__SELECTION__

FIG. 11 illustrates variants of weave repeat of identification region.

FIG. 12 illustrates variants of weave repeat of identification region.

FIG. 13 illustrates variants of weave repeat of identification region.

FIG. 14 is a schematic flowchart showing a method of producing fastener tapes.

DESCRIPTION OF EMBODIMENTS

Hereinafter, various embodiments and features will be discussed with reference to FIGS. 1 to 14. Skilled person in the art would be able to combine the respective embodiments and/or respective features and appreciate the technical effects by such combination without excess descriptions. Overlapping descriptions among embodiments would be omitted basically. Reference drawings are mainly for describing the invention and may be simplified for ease of preparation thereof. Each feature should be understood as a universal feature which is effective not only for the presently disclosed fastener tapes, the method of identifying them, and the method of producing them but also for various fastener tapes, methods of identifying them, and methods of producing them which are not disclosed in the present specification.

Hereinafter, a front-rear direction would be understood based on a movement direction of a slider, and thus a slide fastener would be closed by the slider moving frontward and would be opened by the slider moving rearward. Left-right direction and up-down direction are orthogonal to the front-rear direction. The left-right direction is a direction parallel to a tape surface of the fastener tape. The up-down direction is perpendicular to the tape surface of the fastener tape. These terms indicating directions could be redefined in view of the following descriptions.

Slide fastener 1 has a pair of left and right fastener stringers 30 and a slider 40 for opening and closing the pair of left and right fastener stringers 30. The slide fastener 1 may be used in various applications such as clothing, shoes, bags, bedding, outdoor equipment, and wetsuits. Although not illustrated, an embodiment is envisioned where the slide fastener 1 is a conceal-type slide fastener to which the following features would be equally applicable.

Each fastener stringer 30 has a fastener tape 10 and a fastener element 20. The fastener tape 10 is a soft fabric and is woven from a weft thread 8 and warp threads 9 (See FIG. 6) which have a main attribute. The fastener tape 10 includes first and second side-edges 11,12 extending along an elongation direction of the fastener tape (the front-rear direction) to define a fastener tape width W10 that is a dimension in the left-right direction, and a tape main portion 13 interposed between the first and second side-edges 11,12.

The fastener element 20 is a coil-like element configured from a monofilament helically extending along the elongation direction of the fastener tape 10, and is sewn by yarns onto the fastener tape 10 at its top surface. Embodiment is envisioned where the fastener element 20 is inwoven to a weave region of the fastener tape 10. Furthermore, embodiment is envisaged where the fastener element 20 is provided as metal-made or resin-made elements arranged by constant interspace along the elongation direction of the fastener tape 10.

The fastener element 20 is configured from a series of units each having a lower leg 21, an upper leg 22, an engagement head 23 and a return portion 24. The lower leg 21 is placed on the fastener tape 10 at its top surface, and the upper leg 22 is positioned away from the top surface of the fastener tape 10. The engagement head 23 is positioned outside of the fastener tape 10, i.e. outwardly of fastener tape than the first side-edge 11 of the fastener tape 10. Note that outwardly of fastener tape is a direction directed from a position or point on a top or bottom surface of the fastener tape to a position or point outside of the top or bottom surface of the fastener tape. Inwardly of fastener tape is a direction directed to the opposite side of outwardly of fastener tape.

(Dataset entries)
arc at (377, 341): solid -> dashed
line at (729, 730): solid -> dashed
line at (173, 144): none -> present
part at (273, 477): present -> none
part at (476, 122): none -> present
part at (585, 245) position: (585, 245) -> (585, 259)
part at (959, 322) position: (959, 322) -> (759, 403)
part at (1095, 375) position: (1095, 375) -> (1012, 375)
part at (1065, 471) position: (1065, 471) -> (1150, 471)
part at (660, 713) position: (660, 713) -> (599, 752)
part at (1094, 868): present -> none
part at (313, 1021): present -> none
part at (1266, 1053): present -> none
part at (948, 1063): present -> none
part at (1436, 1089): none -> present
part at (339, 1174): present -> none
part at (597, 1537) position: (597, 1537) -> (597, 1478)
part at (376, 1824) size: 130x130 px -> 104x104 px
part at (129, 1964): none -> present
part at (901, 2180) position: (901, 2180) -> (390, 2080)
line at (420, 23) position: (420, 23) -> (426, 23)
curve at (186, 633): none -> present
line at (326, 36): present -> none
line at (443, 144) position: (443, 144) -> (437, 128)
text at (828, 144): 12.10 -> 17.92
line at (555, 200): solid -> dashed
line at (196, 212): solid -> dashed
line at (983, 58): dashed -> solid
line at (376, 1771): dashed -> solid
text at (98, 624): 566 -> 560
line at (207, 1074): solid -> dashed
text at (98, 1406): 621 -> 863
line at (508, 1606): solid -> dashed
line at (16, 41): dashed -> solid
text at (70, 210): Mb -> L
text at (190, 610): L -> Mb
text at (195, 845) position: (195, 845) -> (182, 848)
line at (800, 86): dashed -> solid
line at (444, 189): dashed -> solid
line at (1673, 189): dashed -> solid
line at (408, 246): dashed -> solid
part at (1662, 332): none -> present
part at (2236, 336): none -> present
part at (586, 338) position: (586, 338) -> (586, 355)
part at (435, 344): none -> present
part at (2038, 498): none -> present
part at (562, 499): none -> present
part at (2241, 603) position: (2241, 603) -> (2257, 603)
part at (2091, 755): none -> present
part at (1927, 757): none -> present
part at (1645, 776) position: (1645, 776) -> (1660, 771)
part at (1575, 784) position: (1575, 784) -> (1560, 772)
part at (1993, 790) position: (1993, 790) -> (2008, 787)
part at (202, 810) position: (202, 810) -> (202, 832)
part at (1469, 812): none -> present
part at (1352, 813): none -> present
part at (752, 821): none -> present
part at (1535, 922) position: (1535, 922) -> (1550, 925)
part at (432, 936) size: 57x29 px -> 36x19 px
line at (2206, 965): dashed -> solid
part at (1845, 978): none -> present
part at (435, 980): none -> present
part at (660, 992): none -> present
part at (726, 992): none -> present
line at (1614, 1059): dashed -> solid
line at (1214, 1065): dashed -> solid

__TASK INSTRUCTIONS__
[A] In the dataset entries running from the first entry through the line that contains "part at (1095, 375)", inclusive, replace "solid" with "continuous" and leave everything else unchanged. Give back only those lines.
[B] Extend the description of slide fastener tapes from where it stops.

__ANSWER LIST__
[A]
arc at (377, 341): continuous -> dashed
line at (729, 730): continuous -> dashed
line at (173, 144): none -> present
part at (273, 477): present -> none
part at (476, 122): none -> present
part at (585, 245) position: (585, 245) -> (585, 259)
part at (959, 322) position: (959, 322) -> (759, 403)
part at (1095, 375) position: (1095, 375) -> (1012, 375)

[B]
The engagement head 23 extends in the up-down direction to couple the ends of the lower leg 21 and the upper leg 22 (i.e. the ends positioned outwardly of fastener tape). The engagement head 23 is an enlarged portion of the monofilament in its width (i.e. the width in the front-rear direction) relative to the lower and upper legs 21 and 22. The return portion 24 couples the ends of the lower leg 21 and the upper leg 22 (i.e. the ends positioned inwardly of fastener tape) so as to configure the helix of monofilament. Unlike the engagement head 23, the return portion 24 is not enlarged in its width in the front-rear direction. Optionally, a core thread 29, extending along the elongation direction of the fastener tape 10, is arranged inside of the helix of the monofilament.

The slider 40 has a bottom wing 41, a top wing 42, a interconnecting pillar (not shown), a pull tab attachment post 43 and a pull tab 44. The slider 40 has a Y-shaped element-passage bifurcated by the interconnecting pillar. Left and right front mouths are arranged to sandwich the interconnecting pillar, and a rear mouth is arranged at the opposite side of the front mouths in the front-rear direction. When the slider 40 moves rearward, a coupled left and right fastener elements 20 enter into the slider 40 through its rear mouth. Next, the coupled left and right fastener elements 20 is decoupled by the interconnecting pillar, and the left and right fastener elements 20 move out of the slider 40 through the left and right front mouths. The slider 40 may be made of resin or metal.

As shown in FIG. 3, the fastener tape 10 is partitioned into plural regions in the left-right direction. For example, the fastener tape 10 is partitioned into a plain weave region S14, an identification region S15, an identification region S16, an intermediate region S17, and a plain weave structure S18, and an element-placement region S19. The plain weave region S14, the identification region S15, the identification region S16, the intermediate region S17, the plain weave structure S18 and the element-placement region S19 are configured from a weft thread 8 and warp threads 9 which are threads with a main attribute. Embodiment is envisioned where the plain weave region S14 is omitted and a side edge of the identification region S15 matches second side-edge 12 of the fastener tape 10. For distinguishing the identification region S15, S16, the identification region S16 may be referred to as a main identification region, and the identification region S15 may be referred to as a sub-identification region.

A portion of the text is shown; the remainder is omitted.